Bad blood began. Its temperature simmered slowly, growing hotter with the year. It finally came to a boil after the 1860 election of President Abraham Lincoln.
The southern states used slave labor on large plantations and some farms. They staunchly believed that Lincoln would put an end to the practice, destroying the southern way of life.
Slavery had been controversial between the North and South even before the American Revolution.
South Carolina was the first to secede from the U.S., not long after Lincoln's election. In April 1861, South Carolina opened fire on Fort Sumter, located along the state's Atlantic coast. One by one, southern states pulled out of the U.S., forming the Confederate States of America.
That included Virginia when voters agreed to do so at the ballot box in May 1861.
Western Virginians had mixed feelings about slavery. Sources indicate that it did have some support, but most Westerners worked their own farms; slaves were few there. Sources note that some Western Virginians viewed slavery as immoral; others felt that slaves were doing free work that white people should be paid to do.
Led by John Carlile of Clarksburg, a contingency against secession swelled swiftly. In October 1861, 39 western counties voted to form a pro-Union state of their own.
Lincoln recognized the “Restored, Reorganized Government of Virginia” as legitimate and Francis Pierpont was installed as interim governor. At a constitutional convention in Wheeling, delegates selected the counties that would be included in the new state.
Fifty counties west of the Blue Ridge Mountains were selected (several others would be added later). The mountains were the state's eastern border and provided defense against Confederate invasion.

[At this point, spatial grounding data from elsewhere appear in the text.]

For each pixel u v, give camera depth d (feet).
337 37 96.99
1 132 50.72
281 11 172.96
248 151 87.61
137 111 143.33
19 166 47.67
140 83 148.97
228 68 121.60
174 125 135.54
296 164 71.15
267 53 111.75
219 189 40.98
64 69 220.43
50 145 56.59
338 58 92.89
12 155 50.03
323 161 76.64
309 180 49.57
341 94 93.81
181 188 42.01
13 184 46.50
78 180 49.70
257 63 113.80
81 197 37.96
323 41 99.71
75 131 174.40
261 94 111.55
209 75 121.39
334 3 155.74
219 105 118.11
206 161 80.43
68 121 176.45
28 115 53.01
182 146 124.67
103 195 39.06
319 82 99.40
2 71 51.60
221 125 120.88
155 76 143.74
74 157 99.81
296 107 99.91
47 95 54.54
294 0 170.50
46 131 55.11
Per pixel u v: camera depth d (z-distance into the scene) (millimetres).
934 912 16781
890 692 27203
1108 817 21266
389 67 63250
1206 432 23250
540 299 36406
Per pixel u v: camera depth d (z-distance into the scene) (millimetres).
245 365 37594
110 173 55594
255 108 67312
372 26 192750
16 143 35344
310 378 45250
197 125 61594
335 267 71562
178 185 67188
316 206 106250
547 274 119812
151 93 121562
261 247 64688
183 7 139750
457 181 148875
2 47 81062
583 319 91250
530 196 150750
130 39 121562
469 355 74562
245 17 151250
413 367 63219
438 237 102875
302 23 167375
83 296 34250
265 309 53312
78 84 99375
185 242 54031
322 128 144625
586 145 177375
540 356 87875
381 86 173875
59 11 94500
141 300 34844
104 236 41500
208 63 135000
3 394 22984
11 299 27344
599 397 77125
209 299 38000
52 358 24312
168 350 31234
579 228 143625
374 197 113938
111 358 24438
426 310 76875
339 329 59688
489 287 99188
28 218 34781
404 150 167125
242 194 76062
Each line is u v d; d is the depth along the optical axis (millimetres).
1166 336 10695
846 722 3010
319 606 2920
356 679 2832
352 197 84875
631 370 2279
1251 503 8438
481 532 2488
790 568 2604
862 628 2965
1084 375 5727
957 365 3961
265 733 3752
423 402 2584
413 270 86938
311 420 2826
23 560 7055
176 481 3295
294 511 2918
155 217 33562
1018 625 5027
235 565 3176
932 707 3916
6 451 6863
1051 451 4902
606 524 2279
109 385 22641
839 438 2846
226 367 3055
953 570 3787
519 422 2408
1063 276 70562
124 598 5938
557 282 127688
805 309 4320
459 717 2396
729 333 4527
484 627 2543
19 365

One issue remained: The eastern panhandle of Virginia supported the Confederacy. It took a lot of persuasion to change that sentiment — but the new state desperately needed that panhandle. The B & O Railroad ran through it and was essential for Union troop and supply movement.
As for slavery, a compromise was reached. The bill creating the new state included a clause called the Willey Amendment. It ruled that on July 4, 1863, all slaves age 21 or older would be freed. Younger slaves were to gain freedom when they reached age 21.
On Dec. 31, 1862, President Lincoln signed the bill and it went to voters in March 1863.
On June 20, 1863, West Virginia was officially born. Sources estimate that more than 30,000 West Virginians fought for the Union, compared to approximately 10,000 for the Confederacy.
West Virginia is one of two states formed during the Civil War (the other was Nevada) — and the only state in U.S. history to have been formed by seceding from another state.
It took a lot of spark and spunk to accomplish statehood during a national crisis. But frontiersmen always have had vigor and guts. They survived by their wits.
It's no wonder, then, that West Virginia University's credo is simple and to the point: “Let's GOOOOOO, Mountaineers!”
Laura Szepesi is a freelance writer.